Researchers in statistical language modeling employ the concept of a stoplist. A stoplist is a list of commonly occuring words such as "the", "of", and "are." When using a statistical technique based on the bag-of-words assumption (word exchangeability), these stopwords are discarded with the hope that the remaining words are the truly informative ones. Although suitable for classification and clustering tasks, such an approach falls short of modelling the syntax in the english language.
I believe that we should stop using stop lists. These 'meaningless' words are the glue that binds together informative words and if we want to be able to perform tasks such as grammar checking spelling checking then we have to look beyond bag-of-words. By complementing models such as LDA with a latent syntactic labels per word, we can attain partial exchangeability.

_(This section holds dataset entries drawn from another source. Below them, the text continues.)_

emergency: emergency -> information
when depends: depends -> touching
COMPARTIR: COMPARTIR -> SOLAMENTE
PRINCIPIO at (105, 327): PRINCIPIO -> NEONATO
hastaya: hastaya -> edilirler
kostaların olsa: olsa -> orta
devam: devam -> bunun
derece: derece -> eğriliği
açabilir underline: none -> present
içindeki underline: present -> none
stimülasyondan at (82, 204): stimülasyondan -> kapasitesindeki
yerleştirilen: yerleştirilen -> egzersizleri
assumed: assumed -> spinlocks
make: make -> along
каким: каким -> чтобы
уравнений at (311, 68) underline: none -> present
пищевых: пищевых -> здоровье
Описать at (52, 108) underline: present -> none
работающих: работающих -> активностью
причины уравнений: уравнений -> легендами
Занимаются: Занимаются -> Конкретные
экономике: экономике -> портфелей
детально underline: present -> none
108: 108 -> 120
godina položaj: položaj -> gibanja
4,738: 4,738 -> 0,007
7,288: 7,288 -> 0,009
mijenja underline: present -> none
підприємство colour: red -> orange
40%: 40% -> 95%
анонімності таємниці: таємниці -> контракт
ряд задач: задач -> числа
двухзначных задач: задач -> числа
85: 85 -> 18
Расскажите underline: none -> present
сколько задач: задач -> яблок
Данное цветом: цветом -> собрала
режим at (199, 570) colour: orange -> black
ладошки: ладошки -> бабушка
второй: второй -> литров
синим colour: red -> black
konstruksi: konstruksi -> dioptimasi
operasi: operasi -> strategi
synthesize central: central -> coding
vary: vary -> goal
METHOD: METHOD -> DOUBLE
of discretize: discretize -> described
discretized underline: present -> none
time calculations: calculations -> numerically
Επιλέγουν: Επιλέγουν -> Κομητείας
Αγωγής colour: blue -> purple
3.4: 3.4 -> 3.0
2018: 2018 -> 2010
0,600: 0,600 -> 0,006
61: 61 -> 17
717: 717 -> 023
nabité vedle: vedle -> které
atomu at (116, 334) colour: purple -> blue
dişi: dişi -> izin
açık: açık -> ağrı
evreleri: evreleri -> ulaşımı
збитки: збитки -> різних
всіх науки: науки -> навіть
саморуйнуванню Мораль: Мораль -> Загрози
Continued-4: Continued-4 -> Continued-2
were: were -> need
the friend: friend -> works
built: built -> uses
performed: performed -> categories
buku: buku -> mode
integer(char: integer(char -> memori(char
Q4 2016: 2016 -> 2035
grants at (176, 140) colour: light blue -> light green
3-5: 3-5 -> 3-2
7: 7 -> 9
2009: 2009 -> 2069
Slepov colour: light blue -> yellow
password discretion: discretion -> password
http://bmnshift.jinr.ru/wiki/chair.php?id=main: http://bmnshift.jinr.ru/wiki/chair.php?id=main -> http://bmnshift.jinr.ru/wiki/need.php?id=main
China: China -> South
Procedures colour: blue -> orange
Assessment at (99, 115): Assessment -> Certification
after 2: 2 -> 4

Latent Semantic Topc = A topic that is used to denote high-level information about the target sentence.
Latent Syntactic Topic = A topic which denotes the type of word (such as noun,verb,adjective).
Consider the sentence:
I read thick books.
This sentence is generated from the syntactic skeleton [noun,verb,adjective,noun].
Ideally we want a to understand text in such a way that the generative process generates text that appears to be generated by a human.
I would like to thank Jon for pointing out the Integrating Topics and Syntax paper which talks about this. Only two days after I posted this entry he showed me this paper (of course Blei is one of the authors).